The full emulator script can be found here.

As we implement each handler, it is important to verify with GDB that the values on the stack before and after the function calls are the same otherwise we will have headaches tracing back incorrect outputs later on.

Using our emulator, we can now run the bytecode program on our input and trace what virtualized instructions get called. The user input is placed at 0x400 in instruction memory and the encoded flag is stored at 0x500. The program seems to perform quite a bit of setup at the start, so we grep for our user input.

ld [0400]
enc1 4341 = 4314          ; Swap the lower nibbles of the first two characters
pop c0de
add c0de, 4314 = 103f2    ; Add the word 0xc0de to the value
enc2 03f2 = 30f2          ; Swap the upper nibbles
store [0400], 30f2        ; Write the encoded value back to instruction memory

A word of the user input is read from address 0x400, encoded, and then placed back at the same location. This process is repeated over the entire input. The compare instructions are then used to check whether each word of the encoded input equals the encoded flag.
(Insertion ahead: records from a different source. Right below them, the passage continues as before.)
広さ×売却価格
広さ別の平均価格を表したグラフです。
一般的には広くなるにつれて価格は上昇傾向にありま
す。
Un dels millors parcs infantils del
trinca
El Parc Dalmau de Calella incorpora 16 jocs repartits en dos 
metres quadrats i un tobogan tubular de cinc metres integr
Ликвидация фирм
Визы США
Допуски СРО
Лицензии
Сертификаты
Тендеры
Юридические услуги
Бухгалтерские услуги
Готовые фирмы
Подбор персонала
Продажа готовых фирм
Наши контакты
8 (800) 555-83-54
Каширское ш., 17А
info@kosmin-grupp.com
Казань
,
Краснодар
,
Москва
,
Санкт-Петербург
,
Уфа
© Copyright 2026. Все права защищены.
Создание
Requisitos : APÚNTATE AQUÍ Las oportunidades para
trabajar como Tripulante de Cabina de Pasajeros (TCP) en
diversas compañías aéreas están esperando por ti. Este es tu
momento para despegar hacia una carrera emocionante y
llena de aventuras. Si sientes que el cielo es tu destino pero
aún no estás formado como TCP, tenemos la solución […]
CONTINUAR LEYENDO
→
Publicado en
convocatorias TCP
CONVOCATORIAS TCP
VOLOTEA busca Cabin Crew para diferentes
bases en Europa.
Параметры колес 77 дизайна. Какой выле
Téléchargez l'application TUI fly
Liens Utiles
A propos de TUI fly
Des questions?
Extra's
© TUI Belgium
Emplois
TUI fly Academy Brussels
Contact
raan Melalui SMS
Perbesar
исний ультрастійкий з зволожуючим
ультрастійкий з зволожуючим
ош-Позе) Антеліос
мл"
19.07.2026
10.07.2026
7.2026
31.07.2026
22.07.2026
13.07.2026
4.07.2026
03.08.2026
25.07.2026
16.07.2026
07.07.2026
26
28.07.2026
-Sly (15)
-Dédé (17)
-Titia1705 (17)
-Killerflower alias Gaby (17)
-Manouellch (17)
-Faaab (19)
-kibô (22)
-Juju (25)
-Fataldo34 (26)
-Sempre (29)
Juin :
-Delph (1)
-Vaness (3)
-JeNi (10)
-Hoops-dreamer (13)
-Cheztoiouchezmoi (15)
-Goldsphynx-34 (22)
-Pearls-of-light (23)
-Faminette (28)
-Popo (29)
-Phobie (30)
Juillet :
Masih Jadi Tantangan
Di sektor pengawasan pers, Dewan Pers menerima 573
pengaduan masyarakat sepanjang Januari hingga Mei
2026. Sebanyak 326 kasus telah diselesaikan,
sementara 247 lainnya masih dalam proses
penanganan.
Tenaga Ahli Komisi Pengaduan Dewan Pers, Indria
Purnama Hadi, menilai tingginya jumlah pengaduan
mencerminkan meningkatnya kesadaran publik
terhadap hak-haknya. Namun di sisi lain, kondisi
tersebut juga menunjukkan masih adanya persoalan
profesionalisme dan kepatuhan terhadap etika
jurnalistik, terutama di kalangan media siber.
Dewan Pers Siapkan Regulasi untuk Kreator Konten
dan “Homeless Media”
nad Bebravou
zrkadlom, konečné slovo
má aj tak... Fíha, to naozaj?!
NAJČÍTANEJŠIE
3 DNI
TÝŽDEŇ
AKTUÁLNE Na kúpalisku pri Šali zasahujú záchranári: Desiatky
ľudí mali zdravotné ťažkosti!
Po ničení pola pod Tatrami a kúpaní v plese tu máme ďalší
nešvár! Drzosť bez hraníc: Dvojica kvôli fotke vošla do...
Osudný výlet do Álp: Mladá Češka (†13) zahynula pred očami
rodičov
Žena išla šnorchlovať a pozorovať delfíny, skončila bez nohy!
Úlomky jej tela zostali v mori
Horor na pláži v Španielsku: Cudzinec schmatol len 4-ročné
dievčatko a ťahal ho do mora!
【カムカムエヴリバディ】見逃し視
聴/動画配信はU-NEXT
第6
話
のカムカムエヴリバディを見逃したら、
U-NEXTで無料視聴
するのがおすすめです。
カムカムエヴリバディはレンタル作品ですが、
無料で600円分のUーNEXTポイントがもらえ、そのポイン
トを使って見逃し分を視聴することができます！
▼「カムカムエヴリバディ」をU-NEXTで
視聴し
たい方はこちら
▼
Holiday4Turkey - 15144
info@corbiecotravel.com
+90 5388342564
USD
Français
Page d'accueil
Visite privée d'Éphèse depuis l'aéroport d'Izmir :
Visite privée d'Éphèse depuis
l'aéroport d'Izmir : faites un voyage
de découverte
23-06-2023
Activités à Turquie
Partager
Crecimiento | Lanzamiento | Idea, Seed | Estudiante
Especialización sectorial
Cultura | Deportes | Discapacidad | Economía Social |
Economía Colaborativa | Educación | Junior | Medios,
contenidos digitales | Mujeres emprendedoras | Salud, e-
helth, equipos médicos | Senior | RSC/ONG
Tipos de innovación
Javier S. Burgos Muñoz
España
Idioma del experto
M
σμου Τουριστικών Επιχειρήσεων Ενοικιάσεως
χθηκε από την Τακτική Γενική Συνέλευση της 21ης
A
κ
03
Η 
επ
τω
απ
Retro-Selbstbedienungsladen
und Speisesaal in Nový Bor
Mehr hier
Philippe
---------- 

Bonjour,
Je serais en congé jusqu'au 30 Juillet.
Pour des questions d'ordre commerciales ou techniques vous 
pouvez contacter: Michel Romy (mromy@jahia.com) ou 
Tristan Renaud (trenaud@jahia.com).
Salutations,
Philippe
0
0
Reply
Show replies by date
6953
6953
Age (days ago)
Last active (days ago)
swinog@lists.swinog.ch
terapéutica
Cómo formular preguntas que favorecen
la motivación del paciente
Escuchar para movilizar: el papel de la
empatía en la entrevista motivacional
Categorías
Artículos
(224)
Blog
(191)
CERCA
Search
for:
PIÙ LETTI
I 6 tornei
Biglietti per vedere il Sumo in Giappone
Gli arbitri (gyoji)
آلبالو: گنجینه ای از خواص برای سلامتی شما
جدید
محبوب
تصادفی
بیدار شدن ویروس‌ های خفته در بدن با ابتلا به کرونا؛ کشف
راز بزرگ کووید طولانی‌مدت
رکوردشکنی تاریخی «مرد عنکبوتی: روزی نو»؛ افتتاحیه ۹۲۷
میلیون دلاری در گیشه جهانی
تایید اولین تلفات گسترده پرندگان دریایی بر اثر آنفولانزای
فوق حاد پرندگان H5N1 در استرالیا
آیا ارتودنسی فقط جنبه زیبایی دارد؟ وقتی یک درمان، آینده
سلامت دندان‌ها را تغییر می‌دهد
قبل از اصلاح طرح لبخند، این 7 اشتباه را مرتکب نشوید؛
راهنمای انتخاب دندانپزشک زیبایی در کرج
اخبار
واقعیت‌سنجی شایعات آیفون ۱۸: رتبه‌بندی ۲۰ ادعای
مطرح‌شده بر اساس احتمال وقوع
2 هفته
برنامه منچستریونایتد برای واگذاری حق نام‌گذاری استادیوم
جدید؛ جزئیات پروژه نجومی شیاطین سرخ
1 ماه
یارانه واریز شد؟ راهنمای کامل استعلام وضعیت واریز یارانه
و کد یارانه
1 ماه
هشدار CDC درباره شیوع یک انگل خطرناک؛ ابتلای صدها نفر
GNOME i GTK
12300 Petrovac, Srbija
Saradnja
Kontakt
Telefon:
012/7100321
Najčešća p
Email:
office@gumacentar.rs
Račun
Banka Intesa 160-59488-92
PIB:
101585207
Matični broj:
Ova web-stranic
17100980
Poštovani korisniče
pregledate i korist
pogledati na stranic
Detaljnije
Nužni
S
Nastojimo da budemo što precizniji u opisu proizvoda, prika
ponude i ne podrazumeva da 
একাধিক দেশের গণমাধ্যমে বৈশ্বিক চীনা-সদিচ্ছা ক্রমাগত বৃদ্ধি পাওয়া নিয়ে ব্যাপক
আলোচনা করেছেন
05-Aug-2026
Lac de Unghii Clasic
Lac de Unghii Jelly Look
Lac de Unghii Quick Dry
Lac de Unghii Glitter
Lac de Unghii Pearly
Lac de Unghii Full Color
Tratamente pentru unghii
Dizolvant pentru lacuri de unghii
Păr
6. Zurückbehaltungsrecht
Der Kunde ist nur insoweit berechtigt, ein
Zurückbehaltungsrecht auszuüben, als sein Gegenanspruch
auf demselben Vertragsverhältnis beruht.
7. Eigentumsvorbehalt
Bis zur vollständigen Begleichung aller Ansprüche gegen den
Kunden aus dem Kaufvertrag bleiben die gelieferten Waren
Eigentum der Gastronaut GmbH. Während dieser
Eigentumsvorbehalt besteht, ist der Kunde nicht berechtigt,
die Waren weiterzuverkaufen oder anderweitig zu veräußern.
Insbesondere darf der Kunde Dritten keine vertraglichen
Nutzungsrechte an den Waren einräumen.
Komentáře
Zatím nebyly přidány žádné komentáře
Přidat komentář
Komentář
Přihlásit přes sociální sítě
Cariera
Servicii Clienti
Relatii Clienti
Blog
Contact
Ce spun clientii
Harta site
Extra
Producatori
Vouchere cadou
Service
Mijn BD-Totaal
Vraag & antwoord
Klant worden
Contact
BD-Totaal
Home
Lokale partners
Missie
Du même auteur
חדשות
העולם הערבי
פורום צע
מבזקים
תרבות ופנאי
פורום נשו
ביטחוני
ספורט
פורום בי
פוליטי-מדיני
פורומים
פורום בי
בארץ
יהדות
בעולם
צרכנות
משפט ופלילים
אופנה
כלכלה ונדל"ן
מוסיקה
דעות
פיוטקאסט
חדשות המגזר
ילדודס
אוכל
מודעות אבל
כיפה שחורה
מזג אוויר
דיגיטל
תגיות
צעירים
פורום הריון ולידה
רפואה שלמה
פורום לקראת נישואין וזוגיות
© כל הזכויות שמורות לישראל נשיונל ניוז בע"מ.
Using our understanding of the encoding algorithm, we can easily perform the reverse operations on the actual encoded flag itself.

flag = ""
flaghash = BYTECODE[0x500:0x520]  # Extract the encoded flag from the instruction memory

for i in range(0, len(flaghash), 2):
    op1 = flaghash[i]
    op2 = flaghash[i + 1]

    # Undo the second swap
    op2 = (op2 & 0xff00) | (op2 << 4) & 0xf0 | (op2 >> 4) & 0xf

    # Subtract the word 0xc0de
    result = (op2 << 8 | op1)
    if result < 0xc0de:
        result += 0x10000

    result -= 0xc0de
    op1 = result & 0xff
    op2 = result >> 8

    # Undo the first swap
    op1 = (op1 & 0xff00) | (op1 << 4) & 0xf0 | (op1 >> 4) & 0xf

    flag += chr(op1)
    flag += chr(op2)

print("FLAG: {}".format(flag))

Flag: ACI{2d54f989577bcfc823471412d0e}